Just about any statistic on the fate of a child’s future in Yemen is less than inspiring.

The United Nations reports that more than half of “all children show signs of stunting” from malnourishment. Forty-six percent of eligible children attend elementary school, the number of computers in classrooms is among the lowest in developing countries, and 41% of teachers have only a secondary diploma or less. These figures, and the extreme hardship they highlight, are exacerbated by Yemen’s 3% annual population growth -- one of the highest in the world; the average woman will have six children.

The teachers sitting in the twilight don’t know what to do except show up in classrooms each day to begin their lessons. Page by page they go, week by week, some of them despairing, others relying on short sentences of borrowed wisdom.

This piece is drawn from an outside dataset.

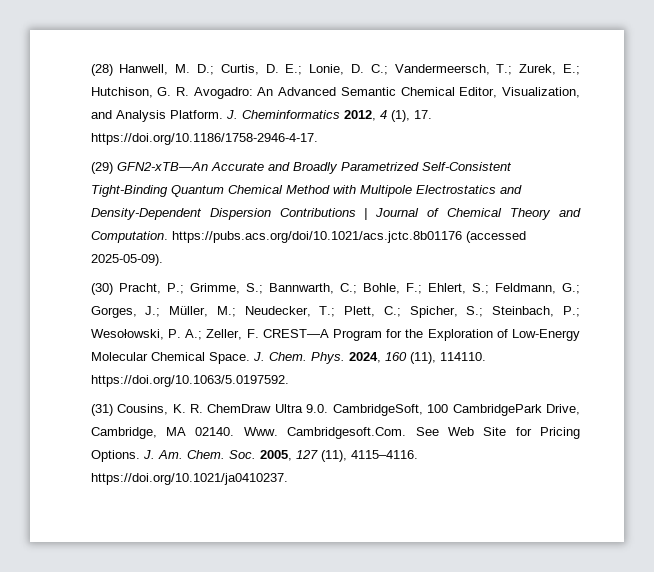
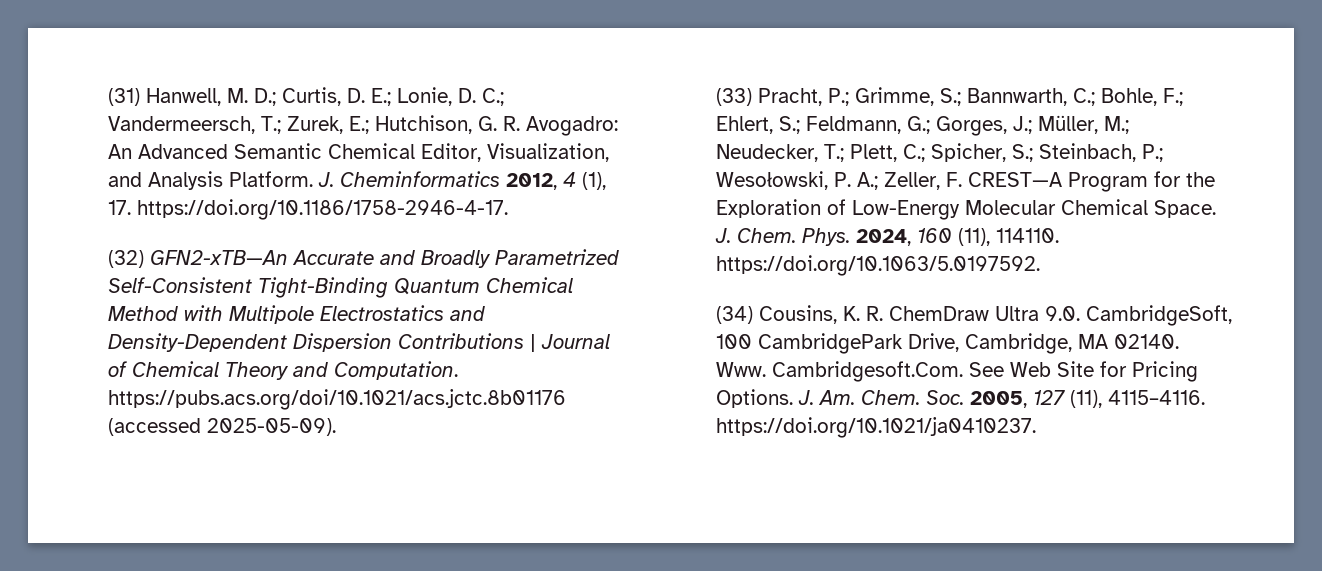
[90,64,113,76] (28) -> [107,88,140,106] (31)
[90,162,113,174] (29) -> [107,250,144,268] (32)
[90,283,113,295] (30) -> [715,88,752,106] (33)
[90,404,113,416] (31) -> [715,306,753,324] (34)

They say that blame only goes so far in a country that is meager to begin with and where, in some classrooms, 100 pairs of eyes follow chalk marks across the board.

“If we continue like this, the future will be terrible,” says Aref Nagi Almothalaa, a deputy principal. “It pains me every day. I want my nation to excel culturally and economically.”

“Without hope,” says Hezam, “the heart breaks.”

Kumaim prefers biting one-liners. A mercurial man, he moves from the hardened dirt of the schoolyard to classrooms of grimy walls, patting heads and lecturing students along the way, scratching his beard between thoughts. He wedges between the boys in chemistry class and, looking around at the empty desktops and lack of equipment, says, “Education here is mainly theoretical.”

He smiles, but it burns away fast.

“When a student graduates, he’ll find difficulties getting into a university,” he says. “And if he attends university, he probably won’t get a job. Only 5% of university graduates find work. The state is failing not only the students, but all of us.”

The high school boys -- teenage girls attend separate schools -- wait for the noon bell to go home. Kumaim waves to younger girls and boys gathering on the other side of the schoolyard for the afternoon elementary session.

He walks along a courtyard wall painted in bright colors. He steps through a gate and slips into the crowd on the street, disappearing into a car that in a little more than an hour will have him on his parched tribal lands beyond the city.